##### The data #####

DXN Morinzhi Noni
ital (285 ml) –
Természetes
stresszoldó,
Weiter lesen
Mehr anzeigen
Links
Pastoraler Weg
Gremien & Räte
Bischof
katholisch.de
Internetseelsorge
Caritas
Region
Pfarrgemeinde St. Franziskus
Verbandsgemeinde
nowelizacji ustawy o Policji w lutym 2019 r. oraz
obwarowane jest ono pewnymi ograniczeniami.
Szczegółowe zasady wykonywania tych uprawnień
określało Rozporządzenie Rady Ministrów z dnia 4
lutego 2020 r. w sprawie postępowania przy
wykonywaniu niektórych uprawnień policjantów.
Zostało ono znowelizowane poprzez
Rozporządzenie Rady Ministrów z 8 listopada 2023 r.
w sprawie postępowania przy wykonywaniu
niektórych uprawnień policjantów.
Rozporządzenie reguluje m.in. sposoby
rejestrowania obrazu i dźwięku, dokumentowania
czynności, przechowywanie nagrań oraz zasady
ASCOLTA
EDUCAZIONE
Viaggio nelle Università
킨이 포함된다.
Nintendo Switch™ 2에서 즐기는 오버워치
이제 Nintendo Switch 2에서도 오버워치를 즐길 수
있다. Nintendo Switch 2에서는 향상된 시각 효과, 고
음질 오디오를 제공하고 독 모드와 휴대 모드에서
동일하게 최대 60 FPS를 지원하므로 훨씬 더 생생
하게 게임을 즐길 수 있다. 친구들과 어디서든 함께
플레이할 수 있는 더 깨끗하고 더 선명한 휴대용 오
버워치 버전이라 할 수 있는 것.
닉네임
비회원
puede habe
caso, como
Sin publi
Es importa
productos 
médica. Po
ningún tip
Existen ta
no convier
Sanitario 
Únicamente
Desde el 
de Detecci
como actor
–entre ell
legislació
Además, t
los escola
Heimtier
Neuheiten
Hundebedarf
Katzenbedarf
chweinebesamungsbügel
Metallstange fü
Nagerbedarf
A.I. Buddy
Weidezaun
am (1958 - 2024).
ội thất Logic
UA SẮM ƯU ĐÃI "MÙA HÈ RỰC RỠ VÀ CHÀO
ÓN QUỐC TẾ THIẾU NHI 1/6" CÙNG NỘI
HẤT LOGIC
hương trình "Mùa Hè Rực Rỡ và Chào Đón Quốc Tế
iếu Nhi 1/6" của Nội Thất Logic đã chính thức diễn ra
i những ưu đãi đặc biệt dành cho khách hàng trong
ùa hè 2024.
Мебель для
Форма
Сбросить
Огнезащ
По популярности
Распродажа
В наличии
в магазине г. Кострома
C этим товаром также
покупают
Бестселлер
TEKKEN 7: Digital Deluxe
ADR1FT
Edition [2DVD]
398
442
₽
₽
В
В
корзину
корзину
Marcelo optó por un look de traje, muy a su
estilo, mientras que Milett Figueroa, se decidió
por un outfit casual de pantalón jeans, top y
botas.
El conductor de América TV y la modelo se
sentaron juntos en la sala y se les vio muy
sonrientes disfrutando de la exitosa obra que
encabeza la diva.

#####

**Exercise description:** Retype every one of the records above line for line, with each character as it appears.

**Solution:**
DXN Morinzhi Noni
ital (285 ml) –
Természetes
stresszoldó,
Weiter lesen
Mehr anzeigen
Links
Pastoraler Weg
Gremien & Räte
Bischof
katholisch.de
Internetseelsorge
Caritas
Region
Pfarrgemeinde St. Franziskus
Verbandsgemeinde
nowelizacji ustawy o Policji w lutym 2019 r. oraz
obwarowane jest ono pewnymi ograniczeniami.
Szczegółowe zasady wykonywania tych uprawnień
określało Rozporządzenie Rady Ministrów z dnia 4
lutego 2020 r. w sprawie postępowania przy
wykonywaniu niektórych uprawnień policjantów.
Zostało ono znowelizowane poprzez
Rozporządzenie Rady Ministrów z 8 listopada 2023 r.
w sprawie postępowania przy wykonywaniu
niektórych uprawnień policjantów.
Rozporządzenie reguluje m.in. sposoby
rejestrowania obrazu i dźwięku, dokumentowania
czynności, przechowywanie nagrań oraz zasady
ASCOLTA
EDUCAZIONE
Viaggio nelle Università
킨이 포함된다.
Nintendo Switch™ 2에서 즐기는 오버워치
이제 Nintendo Switch 2에서도 오버워치를 즐길 수
있다. Nintendo Switch 2에서는 향상된 시각 효과, 고
음질 오디오를 제공하고 독 모드와 휴대 모드에서
동일하게 최대 60 FPS를 지원하므로 훨씬 더 생생
하게 게임을 즐길 수 있다. 친구들과 어디서든 함께
플레이할 수 있는 더 깨끗하고 더 선명한 휴대용 오
버워치 버전이라 할 수 있는 것.
닉네임
비회원
puede habe
caso, como
Sin publi
Es importa
productos 
médica. Po
ningún tip
Existen ta
no convier
Sanitario 
Únicamente
Desde el 
de Detecci
como actor
–entre ell
legislació
Además, t
los escola
Heimtier
Neuheiten
Hundebedarf
Katzenbedarf
chweinebesamungsbügel
Metallstange fü
Nagerbedarf
A.I. Buddy
Weidezaun
am (1958 - 2024).
ội thất Logic
UA SẮM ƯU ĐÃI "MÙA HÈ RỰC RỠ VÀ CHÀO
ÓN QUỐC TẾ THIẾU NHI 1/6" CÙNG NỘI
HẤT LOGIC
hương trình "Mùa Hè Rực Rỡ và Chào Đón Quốc Tế
iếu Nhi 1/6" của Nội Thất Logic đã chính thức diễn ra
i những ưu đãi đặc biệt dành cho khách hàng trong
ùa hè 2024.
Мебель для
Форма
Сбросить
Огнезащ
По популярности
Распродажа
В наличии
в магазине г. Кострома
C этим товаром также
покупают
Бестселлер
TEKKEN 7: Digital Deluxe
ADR1FT
Edition [2DVD]
398
442
₽
₽
В
В
корзину
корзину
Marcelo optó por un look de traje, muy a su
estilo, mientras que Milett Figueroa, se decidió
por un outfit casual de pantalón jeans, top y
botas.
El conductor de América TV y la modelo se
sentaron juntos en la sala y se les vio muy
sonrientes disfrutando de la exitosa obra que
encabeza la diva.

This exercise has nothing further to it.